▸ Request: Pick each line containing the word "queen" out of the data below.

[[ Provided records open ]]

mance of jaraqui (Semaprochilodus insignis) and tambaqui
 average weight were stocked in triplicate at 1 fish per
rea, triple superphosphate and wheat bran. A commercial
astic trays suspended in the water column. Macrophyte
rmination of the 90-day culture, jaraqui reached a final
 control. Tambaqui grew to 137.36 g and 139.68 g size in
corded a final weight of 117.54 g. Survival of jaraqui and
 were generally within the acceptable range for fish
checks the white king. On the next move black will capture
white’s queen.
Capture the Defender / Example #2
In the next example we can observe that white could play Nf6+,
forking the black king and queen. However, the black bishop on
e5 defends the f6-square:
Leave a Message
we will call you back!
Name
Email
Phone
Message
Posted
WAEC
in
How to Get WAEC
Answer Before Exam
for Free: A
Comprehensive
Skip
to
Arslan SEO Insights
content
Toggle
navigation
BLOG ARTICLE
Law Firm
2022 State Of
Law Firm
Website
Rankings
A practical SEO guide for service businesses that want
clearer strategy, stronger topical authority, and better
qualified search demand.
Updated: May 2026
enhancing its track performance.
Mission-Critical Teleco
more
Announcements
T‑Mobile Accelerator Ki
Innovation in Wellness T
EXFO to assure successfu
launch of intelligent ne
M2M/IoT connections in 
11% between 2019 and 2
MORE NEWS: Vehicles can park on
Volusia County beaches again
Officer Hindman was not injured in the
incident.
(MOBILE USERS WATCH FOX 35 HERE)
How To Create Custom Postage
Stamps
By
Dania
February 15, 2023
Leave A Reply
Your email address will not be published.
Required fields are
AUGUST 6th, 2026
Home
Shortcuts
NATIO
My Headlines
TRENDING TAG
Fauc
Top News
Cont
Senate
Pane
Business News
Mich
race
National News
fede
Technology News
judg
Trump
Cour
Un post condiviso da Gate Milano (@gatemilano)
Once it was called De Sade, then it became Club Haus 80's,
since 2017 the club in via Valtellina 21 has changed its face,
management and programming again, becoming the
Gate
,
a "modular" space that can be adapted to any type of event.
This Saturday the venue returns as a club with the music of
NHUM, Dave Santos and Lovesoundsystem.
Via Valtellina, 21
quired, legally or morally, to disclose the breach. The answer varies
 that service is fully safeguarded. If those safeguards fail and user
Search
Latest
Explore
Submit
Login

[[ Provided records closed ]]

▸ Completed exercise:
white’s queen.
forking the black king and queen. However, the black bishop on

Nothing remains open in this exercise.